[EXERCISE DESCRIPTION]
Could you recast all the material below as a Markdown table with the columns "No." and "Catalog line", one numbered row per line and blank lines left out?

=======

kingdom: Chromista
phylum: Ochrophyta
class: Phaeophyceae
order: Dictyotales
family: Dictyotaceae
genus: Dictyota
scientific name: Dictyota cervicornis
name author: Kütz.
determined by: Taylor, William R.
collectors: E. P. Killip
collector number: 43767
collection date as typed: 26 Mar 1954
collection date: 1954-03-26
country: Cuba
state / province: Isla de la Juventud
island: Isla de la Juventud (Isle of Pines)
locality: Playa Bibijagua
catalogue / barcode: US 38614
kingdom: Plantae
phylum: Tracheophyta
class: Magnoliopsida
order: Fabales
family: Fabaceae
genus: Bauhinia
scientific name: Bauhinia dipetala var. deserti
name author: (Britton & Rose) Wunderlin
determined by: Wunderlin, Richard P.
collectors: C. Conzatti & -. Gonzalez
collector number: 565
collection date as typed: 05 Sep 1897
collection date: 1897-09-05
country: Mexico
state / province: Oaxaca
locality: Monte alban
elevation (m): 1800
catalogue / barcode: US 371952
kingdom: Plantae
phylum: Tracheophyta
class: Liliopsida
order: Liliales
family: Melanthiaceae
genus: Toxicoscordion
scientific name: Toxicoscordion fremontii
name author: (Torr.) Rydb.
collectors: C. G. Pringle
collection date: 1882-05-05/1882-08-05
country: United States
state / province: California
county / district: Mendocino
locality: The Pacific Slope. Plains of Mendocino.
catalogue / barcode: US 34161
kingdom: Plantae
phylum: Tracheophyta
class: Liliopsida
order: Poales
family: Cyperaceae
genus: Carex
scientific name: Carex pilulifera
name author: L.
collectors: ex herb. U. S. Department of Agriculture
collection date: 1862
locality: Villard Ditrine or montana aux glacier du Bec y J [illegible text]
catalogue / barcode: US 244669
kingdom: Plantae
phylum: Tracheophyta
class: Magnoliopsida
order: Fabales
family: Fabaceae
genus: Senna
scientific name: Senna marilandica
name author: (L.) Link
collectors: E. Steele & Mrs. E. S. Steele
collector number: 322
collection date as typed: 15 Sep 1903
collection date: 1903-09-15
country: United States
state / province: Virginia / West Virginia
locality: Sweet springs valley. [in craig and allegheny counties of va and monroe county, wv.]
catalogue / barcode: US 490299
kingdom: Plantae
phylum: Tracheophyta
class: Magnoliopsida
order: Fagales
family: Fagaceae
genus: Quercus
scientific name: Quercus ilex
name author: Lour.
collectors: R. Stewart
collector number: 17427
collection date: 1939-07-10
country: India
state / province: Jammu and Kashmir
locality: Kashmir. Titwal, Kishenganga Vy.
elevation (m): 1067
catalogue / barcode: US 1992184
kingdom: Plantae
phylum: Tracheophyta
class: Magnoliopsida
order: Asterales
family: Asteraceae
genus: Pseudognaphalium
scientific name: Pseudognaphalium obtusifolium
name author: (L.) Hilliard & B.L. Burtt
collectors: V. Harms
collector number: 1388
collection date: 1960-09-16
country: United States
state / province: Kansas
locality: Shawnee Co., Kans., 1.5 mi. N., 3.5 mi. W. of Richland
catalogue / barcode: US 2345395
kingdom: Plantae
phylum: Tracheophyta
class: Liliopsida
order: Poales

=======

[CORRECT ANSWER]
| No. | Catalog line |
|---|---|
| 1 | kingdom: Chromista |
| 2 | phylum: Ochrophyta |
| 3 | class: Phaeophyceae |
| 4 | order: Dictyotales |
| 5 | family: Dictyotaceae |
| 6 | genus: Dictyota |
| 7 | scientific name: Dictyota cervicornis |
| 8 | name author: Kütz. |
| 9 | determined by: Taylor, William R. |
| 10 | collectors: E. P. Killip |
| 11 | collector number: 43767 |
| 12 | collection date as typed: 26 Mar 1954 |
| 13 | collection date: 1954-03-26 |
| 14 | country: Cuba |
| 15 | state / province: Isla de la Juventud |
| 16 | island: Isla de la Juventud (Isle of Pines) |
| 17 | locality: Playa Bibijagua |
| 18 | catalogue / barcode: US 38614 |
| 19 | kingdom: Plantae |
| 20 | phylum: Tracheophyta |
| 21 | class: Magnoliopsida |
| 22 | order: Fabales |
| 23 | family: Fabaceae |
| 24 | genus: Bauhinia |
| 25 | scientific name: Bauhinia dipetala var. deserti |
| 26 | name author: (Britton & Rose) Wunderlin |
| 27 | determined by: Wunderlin, Richard P. |
| 28 | collectors: C. Conzatti & -. Gonzalez |
| 29 | collector number: 565 |
| 30 | collection date as typed: 05 Sep 1897 |
| 31 | collection date: 1897-09-05 |
| 32 | country: Mexico |
| 33 | state / province: Oaxaca |
| 34 | locality: Monte alban |
| 35 | elevation (m): 1800 |
| 36 | catalogue / barcode: US 371952 |
| 37 | kingdom: Plantae |
| 38 | phylum: Tracheophyta |
| 39 | class: Liliopsida |
| 40 | order: Liliales |
| 41 | family: Melanthiaceae |
| 42 | genus: Toxicoscordion |
| 43 | scientific name: Toxicoscordion fremontii |
| 44 | name author: (Torr.) Rydb. |
| 45 | collectors: C. G. Pringle |
| 46 | collection date: 1882-05-05/1882-08-05 |
| 47 | country: United States |
| 48 | state / province: California |
| 49 | county / district: Mendocino |
| 50 | locality: The Pacific Slope. Plains of Mendocino. |
| 51 | catalogue / barcode: US 34161 |
| 52 | kingdom: Plantae |
| 53 | phylum: Tracheophyta |
| 54 | class: Liliopsida |
| 55 | order: Poales |
| 56 | family: Cyperaceae |
| 57 | genus: Carex |
| 58 | scientific name: Carex pilulifera |
| 59 | name author: L. |
| 60 | collectors: ex herb. U. S. Department of Agriculture |
| 61 | collection date: 1862 |
| 62 | locality: Villard Ditrine or montana aux glacier du Bec y J [illegible text] |
| 63 | catalogue / barcode: US 244669 |
| 64 | kingdom: Plantae |
| 65 | phylum: Tracheophyta |
| 66 | class: Magnoliopsida |
| 67 | order: Fabales |
| 68 | family: Fabaceae |
| 69 | genus: Senna |
| 70 | scientific name: Senna marilandica |
| 71 | name author: (L.) Link |
| 72 | collectors: E. Steele & Mrs. E. S. Steele |
| 73 | collector number: 322 |
| 74 | collection date as typed: 15 Sep 1903 |
| 75 | collection date: 1903-09-15 |
| 76 | country: United States |
| 77 | state / province: Virginia / West Virginia |
| 78 | locality: Sweet springs valley. [in craig and allegheny counties of va and monroe county, wv.] |
| 79 | catalogue / barcode: US 490299 |
| 80 | kingdom: Plantae |
| 81 | phylum: Tracheophyta |
| 82 | class: Magnoliopsida |
| 83 | order: Fagales |
| 84 | family: Fagaceae |
| 85 | genus: Quercus |
| 86 | scientific name: Quercus ilex |
| 87 | name author: Lour. |
| 88 | collectors: R. Stewart |
| 89 | collector number: 17427 |
| 90 | collection date: 1939-07-10 |
| 91 | country: India |
| 92 | state / province: Jammu and Kashmir |
| 93 | locality: Kashmir. Titwal, Kishenganga Vy. |
| 94 | elevation (m): 1067 |
| 95 | catalogue / barcode: US 1992184 |
| 96 | kingdom: Plantae |
| 97 | phylum: Tracheophyta |
| 98 | class: Magnoliopsida |
| 99 | order: Asterales |
| 100 | family: Asteraceae |
| 101 | genus: Pseudognaphalium |
| 102 | scientific name: Pseudognaphalium obtusifolium |
| 103 | name author: (L.) Hilliard & B.L. Burtt |
| 104 | collectors: V. Harms |
| 105 | collector number: 1388 |
| 106 | collection date: 1960-09-16 |
| 107 | country: United States |
| 108 | state / province: Kansas |
| 109 | locality: Shawnee Co., Kans., 1.5 mi. N., 3.5 mi. W. of Richland |
| 110 | catalogue / barcode: US 2345395 |
| 111 | kingdom: Plantae |
| 112 | phylum: Tracheophyta |
| 113 | class: Liliopsida |
| 114 | order: Poales |